1. Your Right and Ability

2. Rescuing

3. Change

4. Empathy

5. Self-Exploration

6. Self-Understanding

7. Discounting

8. Self-Actualization

9. Use in Daily Life

Excerpt

Feelings of trust and caring are quickly established when empathy is expressed. It helps the speaker to feel safe and encourages them to keep talking. Usually, the speaker is eager to continue to share with you. Empathetic responses can be effectively repeated throughout the conversation. In certain instances, such as the death of a loved one or the case of an incurable illness, the only assistance you may be able to provide for the other person is the recognition and acknowledgment of their feelings and your willingness to hear them. The most helpful thing you are doing for them is allowing them to reach through and express their feelings of frustration and loneliness. You provide the comfort of being heard and feeling understood.

Expressing empathy is not nearly as complicated as it may sound.
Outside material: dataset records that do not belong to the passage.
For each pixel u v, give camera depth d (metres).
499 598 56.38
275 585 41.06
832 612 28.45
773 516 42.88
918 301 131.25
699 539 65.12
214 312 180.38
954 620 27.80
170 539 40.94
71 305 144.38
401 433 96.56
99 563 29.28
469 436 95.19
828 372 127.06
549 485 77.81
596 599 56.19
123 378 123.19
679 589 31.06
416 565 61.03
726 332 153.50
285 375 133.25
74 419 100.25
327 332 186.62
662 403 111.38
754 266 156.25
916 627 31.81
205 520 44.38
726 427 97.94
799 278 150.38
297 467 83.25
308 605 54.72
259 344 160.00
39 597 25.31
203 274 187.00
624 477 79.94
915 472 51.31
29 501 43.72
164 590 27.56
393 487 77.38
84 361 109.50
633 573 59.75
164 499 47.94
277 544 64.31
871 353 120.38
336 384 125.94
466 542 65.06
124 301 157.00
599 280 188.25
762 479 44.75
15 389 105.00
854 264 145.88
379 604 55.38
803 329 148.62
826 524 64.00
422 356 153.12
Once you have mastered a few basic skills of reflective listening, you will find it easy, and less stressful on yourself than other methods of “R” rescuing that you may have used in the past.

The effective use of reflective listening, active listening, facilitative listening, or any one of several phrases used to describe the concept involves three fundamentals:

  1. The ability to summarize in a few words what the speaker has said.
  2. The ability to accurately identify the feelings the speaker is experiencing, whether they are verbally expressed or merely implied.
  3. The ability to respond in a manner that clearly conveys your understanding of the first two fundamentals; neither adding or detracting from what the speaker had actually said.